There’s something there for us to learn as church. So often, it’s a mystery how the kingdom of God is coming, just like how a big plant grows from a tiny seed. We might be able to scientifically explain it, but there’s still mystery to it. We can plan, we can nurture, but only God can give life.

We need to be clear on what our job is, and what it isn’t. Pastor Laurie Neill from Fargo says, “Our job as God’s people is not to make people believe, or to judge people, or to convert anyone. Only God can do those things. Our job is to introduce people to the person of Jesus Christ.”

Our job is to scatter seeds, and sometimes that’s not very glamorous.

In a few minutes we’re going to be celebrating Easton’s baptism. We’ll bring him to the font, and pour water on his head, but it’s not our actions that are important.

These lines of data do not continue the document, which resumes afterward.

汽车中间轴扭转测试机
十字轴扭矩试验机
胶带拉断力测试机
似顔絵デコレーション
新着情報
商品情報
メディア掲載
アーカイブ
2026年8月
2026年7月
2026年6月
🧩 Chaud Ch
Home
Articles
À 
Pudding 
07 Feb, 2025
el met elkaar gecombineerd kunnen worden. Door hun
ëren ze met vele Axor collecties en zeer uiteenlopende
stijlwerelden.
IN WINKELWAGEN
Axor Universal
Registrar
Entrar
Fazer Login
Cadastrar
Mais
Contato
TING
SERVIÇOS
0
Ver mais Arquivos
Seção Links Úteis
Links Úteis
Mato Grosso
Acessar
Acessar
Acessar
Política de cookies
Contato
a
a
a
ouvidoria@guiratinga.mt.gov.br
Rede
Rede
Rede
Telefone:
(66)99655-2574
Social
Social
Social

God is the one doing the work, not us.

There are stories from different centuries of Christians who read these Bible passages promising a new creation in Christ and everything old passing away and everything becoming new, or images from Revelation of seeing a new heaven and a new earth and a new Jerusalem coming down from the sky and took them literally.

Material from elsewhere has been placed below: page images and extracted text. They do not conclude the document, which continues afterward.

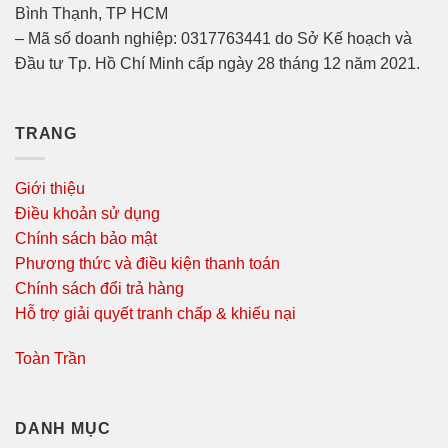
Bình Thạnh, TP HCM
– Mã số doanh nghiệp: 0317763441 do Sở Kế hoạch và
Đầu tư Tp. Hồ Chí Minh cấp ngày 28 tháng 12 năm 2021.
TRANG
Giới thiệu
Điều khoản sử dụng
Chính sách bảo mật
Phương thức và điều kiện thanh toán
Chính sách đổi trả hàng
Hỗ trợ giải quyết tranh chấp & khiếu nại
Toàn Trần
DANH MỤC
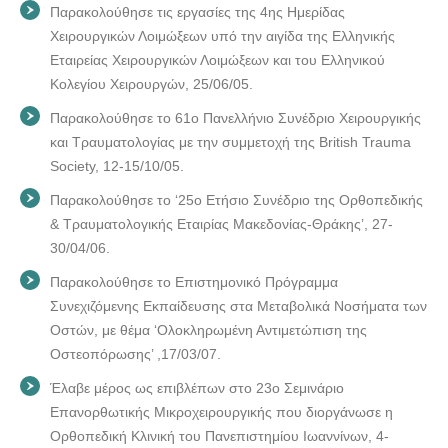
Παρακολούθησε τις εργασίες της 4ης Ημερίδας
Χειρουργικών Λοιμώξεων υπό την αιγίδα της Ελληνικής
Εταιρείας Χειρουργικών Λοιμώξεων και του Ελληνικού
Κολεγίου Χειρουργών, 25/06/05.
Παρακολούθησε το 61ο Πανελλήνιο Συνέδριο Χειρουργικής
και Τραυματολογίας με την συμμετοχή της British Trauma
Society, 12-15/10/05.
Παρακολούθησε το ‘25ο Ετήσιο Συνέδριο της Ορθοπεδικής
& Τραυματολογικής Εταιρίας Μακεδονίας-Θράκης’, 27-
30/04/06.
Παρακολούθησε το Επιστημονικό Πρόγραμμα
Συνεχιζόμενης Εκπαίδευσης στα Μεταβολικά Νοσήματα των
Οστών, με θέμα ‘Ολοκληρωμένη Αντιμετώπιση της
Οστεοπόρωσης’ ,17/03/07.
Έλαβε μέρος ως επιβλέπων στο 23ο Σεμινάριο
Επανορθωτικής Μικροχειρουργικής που διοργάνωσε η
Ορθοπεδική Κλινική του Πανεπιστημίου Ιωαννίνων, 4-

There were groups who sold all their possessions and waited on rooftops, and groups that went into the desert to wait for Jerusalem to land in front of them. It sounds silly to us, but we humans kind of like the idea of God doing something dramatic.

And sometimes, we do get to see exciting glimpses of God’s kingdom. Lives are transformed, miracles happen. Sometimes God’s kingdom comes in a big, visible way. But more often, it just comes in a little bit at a time. More often, as Jesus says, the Kingdom of God can be compared to a mustard seed, a little tiny thing scattered in the dirt. If you’re only waiting for a big dramatic second coming, then you’re missing the work God is doing here and now.

The kingdom of God comes through small things and ordinary acts, and although it’s God doing the work, we get to be involved. There’s a song by Jason Gray called “With Every Act of Love”—maybe you’ve heard it. The chorus says, “God put a million, million doors in the world, for His love to walk through. One of those doors is you.”

God takes you just as you are and uses every act of love you do. Even when you don’t follow up on it. Even when you don’t do it as well as you should, or you miss an opportunity. Even when you think what you’re doing is so small it doesn’t matter.

God’s kingdom is still coming. The seed is still growing. God can use everything we offer to build the kingdom, but even when we fail, even when we get tired and don’t do what we should, even when we get discouraged because there aren’t as many people in church as we’d like, or because we don’t see any change in our friends or family, God is still at work. God is on the move.

In his second letter to the Corinthians, writing to a church surrounded by a really messed up, broken culture, Paul writes about being always confident because we walk by faith, not by sight.

We can’t always see God on the move, working around us. But for those times when you get discouraged, Paul continues, “The love of Christ urges us on… He died for all, so that those who live might live no longer for themselves, but for him who died and was raised for them.”

And because of Christ, because we know Jesus died for us and was raised for us, Christians look at life with a different perspective. We are made a new creation in Christ. It doesn’t happen in a dramatic way like we get a whole new body and everything’s perfect—that doesn’t happen until this earthly life is over—but it does happen.

It happens in the ordinary waters of baptism, when we drown and are reborn as children of God. It happens because of the Holy Spirit working in our lives.

As God’s children, we can see the kingdom of God breaking in. We can see and trust and believe that God is on the move. What we once saw from an earthly, human point of view, we can now see with the eyes of faith and notice God at work.

Through what we do, sometimes despite what we do, even when we don’t do anything, God is still working. Thanks be to God.